Children under 12 years old
No studies have been conducted to study the efficacy and tolerability of Tigofast-120 or Tigofast-180 in children under 12 years of age.
Individual populations
According to the results of studies involving patients from certain risk groups (elderly patients, patients with impaired renal or hepatic function), dose adjustment is not required for such patients.
The duration of treatment depends on the course of the disease and is determined by the doctor individually.
Children
In this dosage, the drug should not be used in children under 12 years of age.
Overdose
Most reports of overdose with fexofenadine hydrochloride are not informative enough. For example, dizziness, drowsiness, and dry mouth have been reported.
In case of overdose, the usual measures should be taken to remove unabsorbed active substances. Symptomatic and supportive therapy is recommended. Removal of fexofenadine hydrochloride from the blood by hemodialysis is ineffective.
Adverse reactions
From the nervous system: headache, drowsiness, dizziness.

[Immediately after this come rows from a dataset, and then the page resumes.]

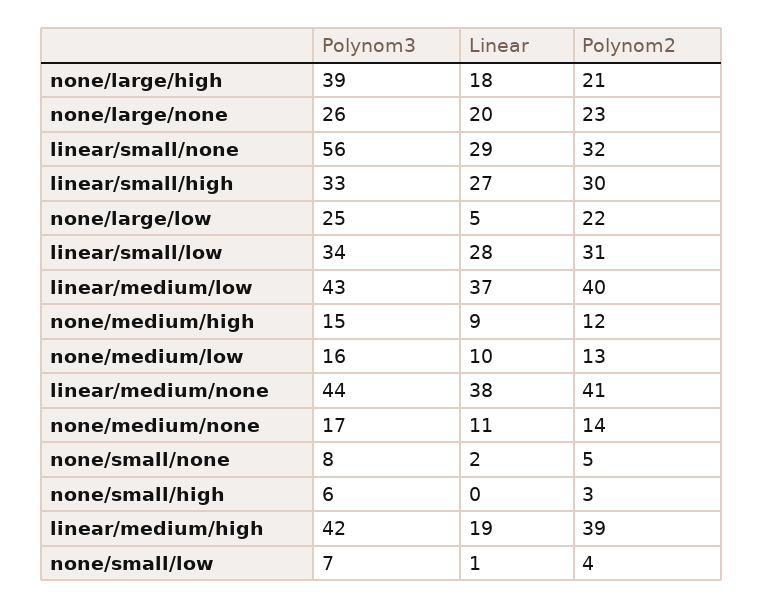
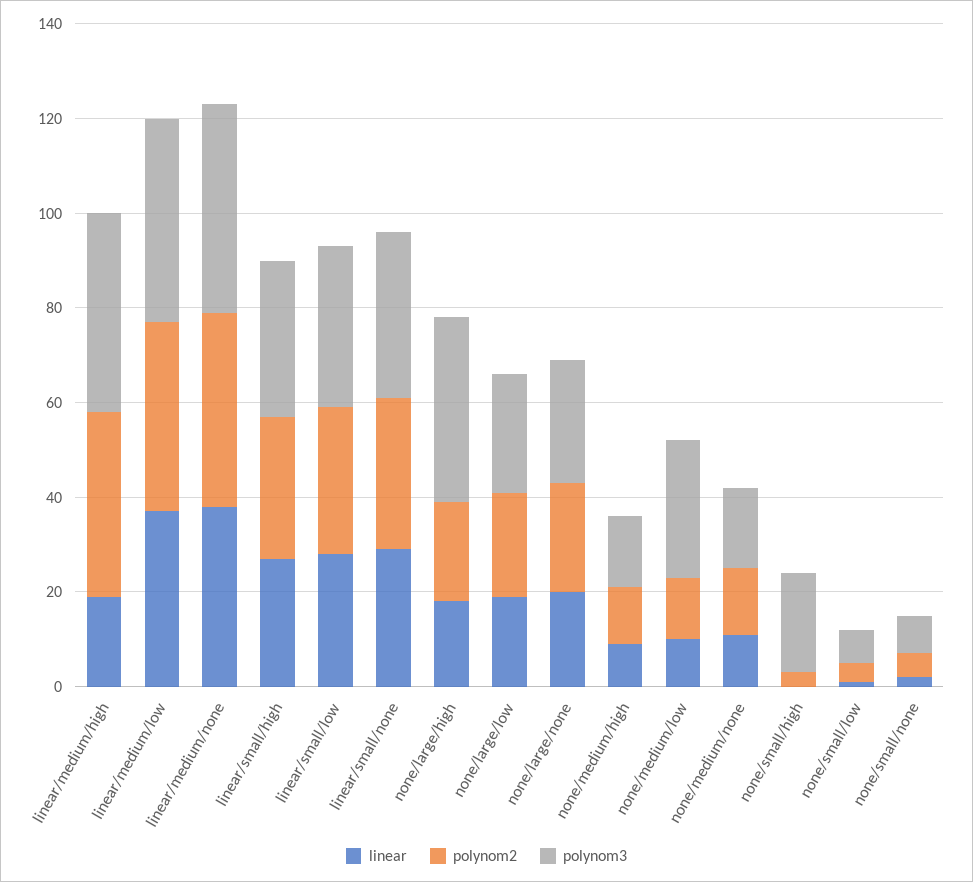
  {
    "Polynom3": {
      "none/large/high": 39,
      "none/large/none": 26,
-     "linear/small/none": 56,
+     "linear/small/none": 35,
      "linear/small/high": 33,
      "none/large/low": 25,
      "linear/small/low": 34,
      "linear/medium/low": 43,
      "none/medium/high": 15,
-     "none/medium/low": 16,
+     "none/medium/low": 30,
      "linear/medium/none": 44,
      "none/medium/none": 17,
      "none/small/none": 8,
-     "none/small/high": 6,
+     "none/small/high": 20,
      "linear/medium/high": 42,
      "none/small/low": 7
    },
    "Linear": {
      "none/large/high": 18,
      "none/large/none": 20,
      "linear/small/none": 29,
      "linear/small/high": 27,
-     "none/large/low": 5,
+     "none/large/low": 20,
      "linear/small/low": 28,
      "linear/medium/low": 37,
      "none/medium/high": 9,
      "none/medium/low": 10,
      "linear/medium/none": 38,
      "none/medium/none": 11,
      "none/small/none": 2,
      "none/small/high": 0,
      "linear/medium/high": 19,
      "none/small/low": 1
    },
    "Polynom2": {
      "none/large/high": 21,
      "none/large/none": 23,
      "linear/small/none": 32,
      "linear/small/high": 30,
      "none/large/low": 22,
      "linear/small/low": 31,
      "linear/medium/low": 40,
      "none/medium/high": 12,
      "none/medium/low": 13,
      "linear/medium/none": 41,
      "none/medium/none": 14,
      "none/small/none": 5,
      "none/small/high": 3,
      "linear/medium/high": 39,
      "none/small/low": 4
    }
  }

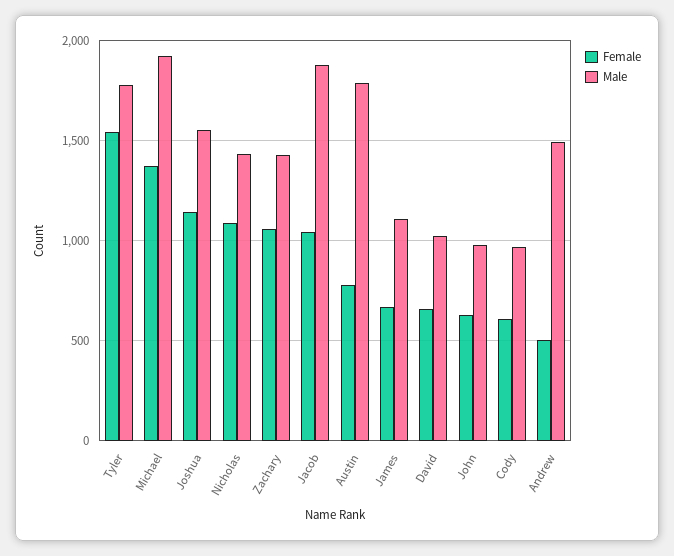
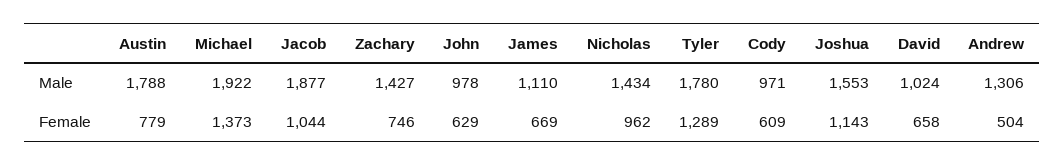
  {
    "Female": {
-     "Tyler": 1550,
+     "Tyler": 1289,
      "Michael": 1373,
      "Joshua": 1143,
-     "Nicholas": 1100,
+     "Nicholas": 962,
-     "Zachary": 1050,
+     "Zachary": 746,
      "Jacob": 1044,
      "Austin": 779,
      "James": 669,
      "David": 658,
      "John": 629,
      "Cody": 609,
      "Andrew": 504
    },
    "Male": {
      "Tyler": 1780,
      "Michael": 1922,
      "Joshua": 1553,
      "Nicholas": 1434,
      "Zachary": 1427,
      "Jacob": 1877,
      "Austin": 1788,
      "James": 1110,
      "David": 1024,
      "John": 978,
      "Cody": 971,
-     "Andrew": 1500
+     "Andrew": 1306
    }
  }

Gastrointestinal: nausea, diarrhea, epigastric cramps.
General disorders and administration site conditions: feeling of increased fatigue.
Immune system: hypersensitivity reactions, including angioedema, chest tightness, shortness of breath, flushing and systemic anaphylactic reactions, dyspnea, flushing.
Psychiatric: insomnia, increased irritability and sleep disturbances or unusual dreams (paroniria).
Cardiac: tachycardia, palpitations.
Skin and subcutaneous tissue disorders: rash, exanthema, urticaria, itching.
The medicine contains the dye "Yellow Sunset FCF" (E 110), which may cause allergic reactions.
Expiration date
2 years.
Do not use the drug after the expiration date.
Storage conditions
Keep out of reach of children. Store in original packaging at a temperature not exceeding 25 ºС.
Packaging
10 tablets in a blister, 3 blisters in a pack.
Vacation category
Without a prescription.
Producer
Artura Pharmaceuticals Pvt. Ltd.
Location of the manufacturer and its business address
1505 Portia Road, Sri City SEZ, Setyavedu Mandal, Chittoor District – 517 588, Andhra Pradesh, India.